===== Reading passage =====

= Gann Limit =

California tax law

Gann Limits, a form of appropriations limit, are caps on government budgets in California. These caps apply to the state government of California and to local governments like cities and school districts. Gann Limits forbid governments from spending more than a certain amount per year. They also forbid governments from bringing in more tax revenue than they would be allowed to spend. With some exceptions, a government that brings in too much tax revenue over a two-year period is required to cut taxes for future years. The limits are adjusted for inflation and population growth.

== Origin ==
Gann Limits are named for Paul Gann, a conservative political activist. Gann co-authored 1978 California Proposition 13, which amended the California Constitution to limit property taxes. After the success of Proposition 13, he led the campaign for the proposition that would restrict government spending even further: 1979 Proposition 4, which Gann promoted as "The Spirit of 13."

Proposition 4 was approved by California voters, adding Gann Limits to the California Constitution in the form of Article XIII B.

== Impact ==
After the passage of Proposition 4, bond agencies lowered California's bond rating. The state of California attributed this to the fiscal uncertainty created by Gann Limits and Proposition 13.

Gann Limits have forced the State of California to rebate money to taxpayers rather than spending it on government programs three times: $1.1 billion in fiscal year 1987–1988, $2.8 billion in fiscal year 2020-2021 (Golden State Stimulus 1), and $6 billion in fiscal year 2021-2022 (Golden State Stimulus II).

In 1988, after the first round of rebates, the California Teachers Association sought to protect school spending from potential cuts. They advocated for the successful Proposition 98, which now requires approximately 40% of the State of California's general fund to be spent on schools. This has ensured a source of school funding, and also further restricted California spending. In 2017, a popular single-payer proposal in California was blocked in the state legislature in part due to budget concerns, including concerns about the limitations imposed by the state Gann Limit and Proposition 98. An analysis of the proposal prepared for the Senate Appropriations Committee found that complying with these constitutional budget limits would be infeasible. A Select Committee on Health Care Delivery Systems and Universal Coverage affirmed this finding.

===== Dataset records =====

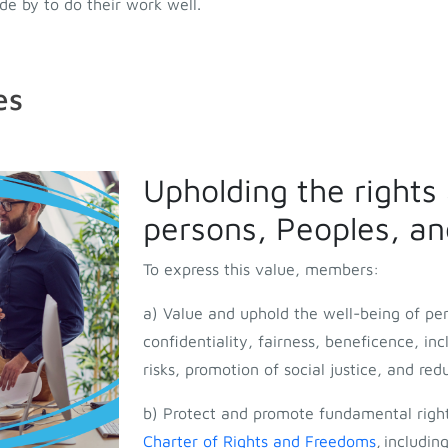
e by to do their work well.
es
Upholding the rights
persons, Peoples, and
To express this value, members:
a) Value and uphold the well-being of pe
confidentiality, fairness, beneficence, in
risks, promotion of social justice, and red
b) Protect and promote fundamental righ
Charter of Rights and Freedoms
,
including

=====

:: Written task 1 ::
In the Gann Limit text, what phrase did Paul Gann use to promote 1979 Proposition 4?
:: Written task 2 ::
Reproduce the Gann Limit text word for word from "California tax law" to "and population growth.".

:: Your response 1 ::
"The Spirit of 13."

:: Your response 2 ::
California tax law

Gann Limits, a form of appropriations limit, are caps on government budgets in California. These caps apply to the state government of California and to local governments like cities and school districts. Gann Limits forbid governments from spending more than a certain amount per year. They also forbid governments from bringing in more tax revenue than they would be allowed to spend. With some exceptions, a government that brings in too much tax revenue over a two-year period is required to cut taxes for future years. The limits are adjusted for inflation and population growth.